At the same time, she was angry and depressed. Once outgoing, she told family members not to come see her unannounced.
“Everyone was telling me that I’ve changed,” Jackson said. “I remember telling them, quit telling me I’ve changed because I haven’t changed. I’m the same. You guys have changed.”
She continues to look for work. Her car was repossessed while she was deployed, so she’s had to relearn how to take the train or bus to look for jobs. She faces the possibility of getting deployed again and worries about the future.
“Sometimes I feel really good about it and I’m upbeat,” said Jackson. “Sometimes, when I sit and think about certain things, I get depressed. I get discouraged because it’s really hard to say what the future holds.”
The program where the women live is one of fewer than 10 nationally that receives money from the Department of Veterans Affairs to provide care in specialized programs for homeless women veterans. It provides housing, but also employment help and treatment for sexual trauma.
Administrators had worked with male veterans for years and assumed the same types of programs worked for women. They quickly learned when they opened the women’s program in 2001 that the women’s issues were more complex and required longer treatment.
“They really have different ways of dealing with things,” said Dr. Diane West, a nurse and therapist who administers the program.
They also found that men and women in the same structure didn’t work. A majority of the women had experienced sexual trauma and craved privacy. Some became involved with the men, which complicated their treatment. They were moved to their own building in 2005.
Today, it offers 38 beds for women without children and recently expanded to add rooms for eight women with children. West has gotten calls from women needing help from as far away as Massachusetts. Among those calling for help, West said, was an Iraq veteran with a 3-month old.
Recently, VA Secretary Eric Shinseki pledged to advocates to end homelessness among veterans in five years, and specifically mentioned the need to help women veterans.
The VA is far more proactive than it’s ever been, and recognizes the need to be more family friendly, said Pete Dougherty, director of VA’s homeless veterans programs. It supports legislation sponsored by Murray that seeks to expand government dollars to programs that target women veterans and the children of the homeless.
It also wants to expand on a partnership between the VA and the Department of Housing and Urban Development that provides permanent housing in public housing and ongoing case management treatment services for veterans.
It “makes it much more appealing for a woman veteran because that woman veteran doesn’t have to lose care and custody and control of their children in order to access and obtain services from us,” Dougherty said.
The VA’s on the right track, but in today’s economy, it will be a tough task, said Steve Berg, vice president for programs and policy at the National Alliance to End Homelessness.

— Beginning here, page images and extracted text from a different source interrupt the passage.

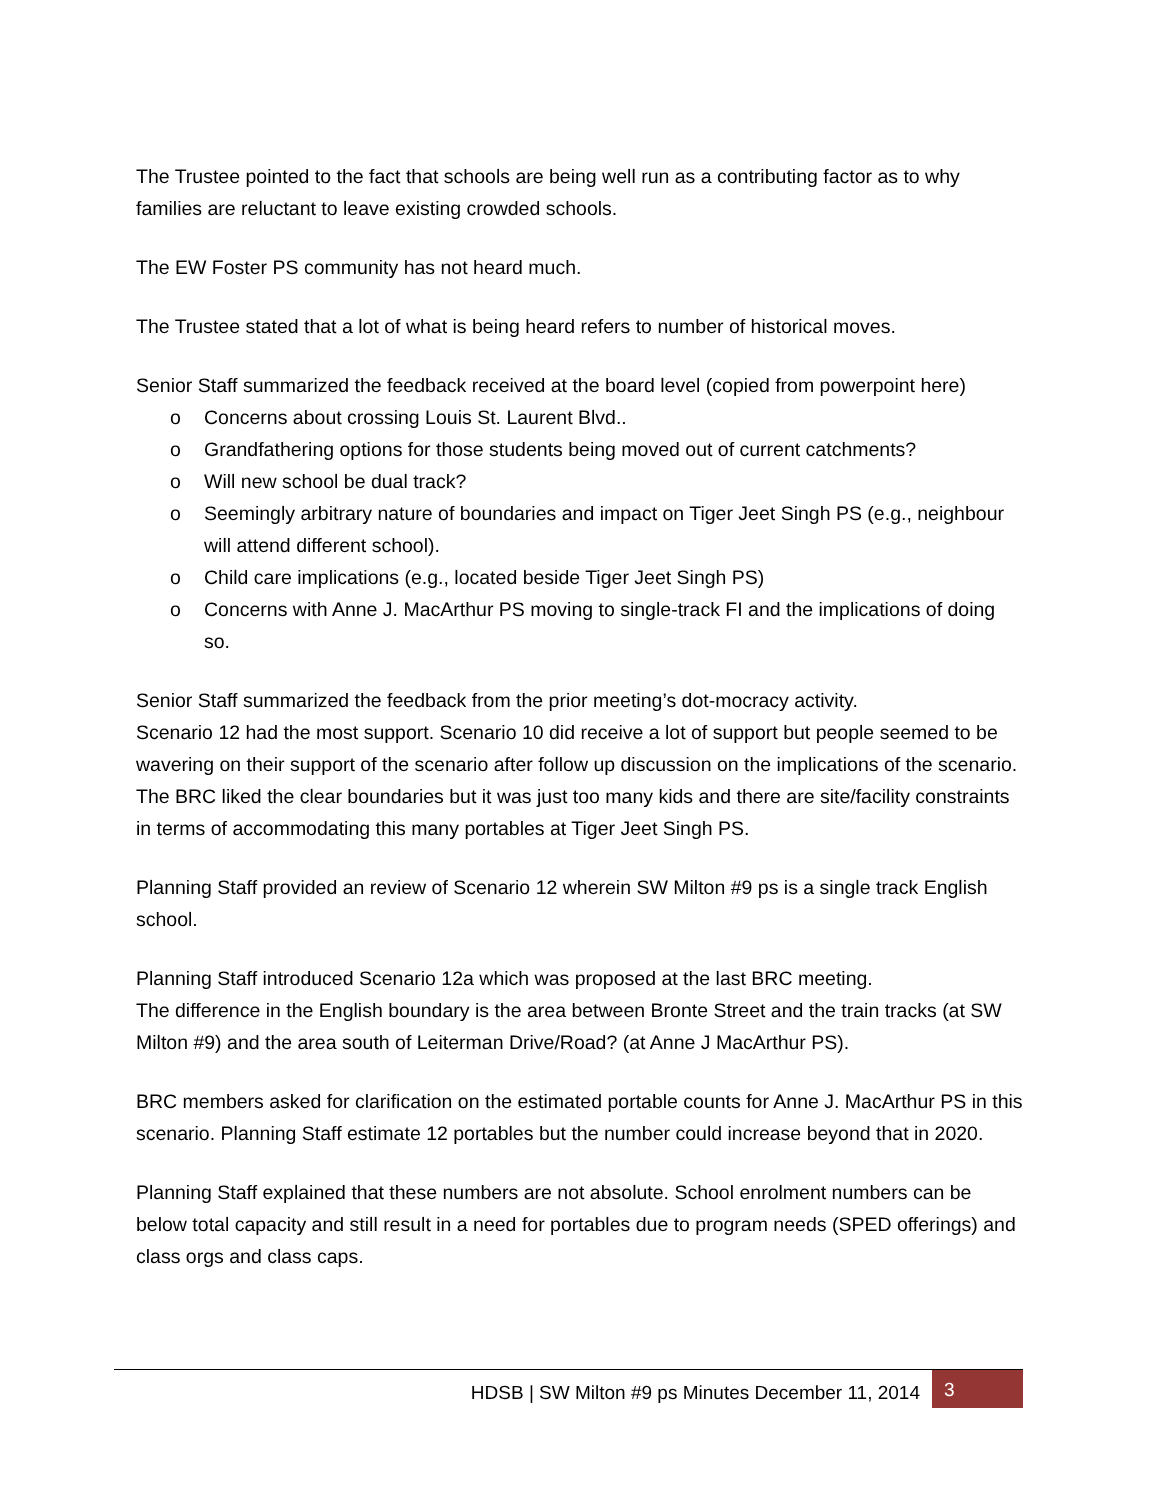The Trustee pointed to the fact that schools are being well run as a contributing factor as to why families are reluctant to leave existing crowded schools.
The EW Foster PS community has not heard much.
The Trustee stated that a lot of what is being heard refers to number of historical moves.
Senior Staff summarized the feedback received at the board level (copied from powerpoint here)
o Concerns about crossing Louis St. Laurent Blvd..
o Grandfathering options for those students being moved out of current catchments?
o Will new school be dual track?
o Seemingly arbitrary nature of boundaries and impact on Tiger Jeet Singh PS (e.g., neighbour will attend different school).
o Child care implications (e.g., located beside Tiger Jeet Singh PS)
o Concerns with Anne J. MacArthur PS moving to single-track FI and the implications of doing so.
Senior Staff summarized the feedback from the prior meeting’s dot-mocracy activity.
Scenario 12 had the most support. Scenario 10 did receive a lot of support but people seemed to be wavering on their support of the scenario after follow up discussion on the implications of the scenario. The BRC liked the clear boundaries but it was just too many kids and there are site/facility constraints in terms of accommodating this many portables at Tiger Jeet Singh PS.
Planning Staff provided an review of Scenario 12 wherein SW Milton #9 ps is a single track English school.
Planning Staff introduced Scenario 12a which was proposed at the last BRC meeting.
The difference in the English boundary is the area between Bronte Street and the train tracks (at SW Milton #9) and the area south of Leiterman Drive/Road? (at Anne J MacArthur PS).
BRC members asked for clarification on the estimated portable counts for Anne J. MacArthur PS in this scenario. Planning Staff estimate 12 portables but the number could increase beyond that in 2020.
Planning Staff explained that these numbers are not absolute. School enrolment numbers can be below total capacity and still result in a need for portables due to program needs (SPED offerings) and class orgs and class caps.
HDSB | SW Milton #9 ps Minutes December 11, 2014 3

In upcoming months, Ortiz plans to leave U.S. Vets where she continues treatment, and in January she plans to enter Long Beach City College on the new GI Bill. She said she no longer hangs out with a drug-using crowd, and instead finds companionship with other veterans.
Her fear is that she will lose control of her post-traumatic stress disorder and her life will take a downward spiral, possibly even leaving her on the streets.
“What makes me think that I’m not like the Vietnam veteran that just like one day snaps and does a flashback and is down in the dumps again?” Ortiz said.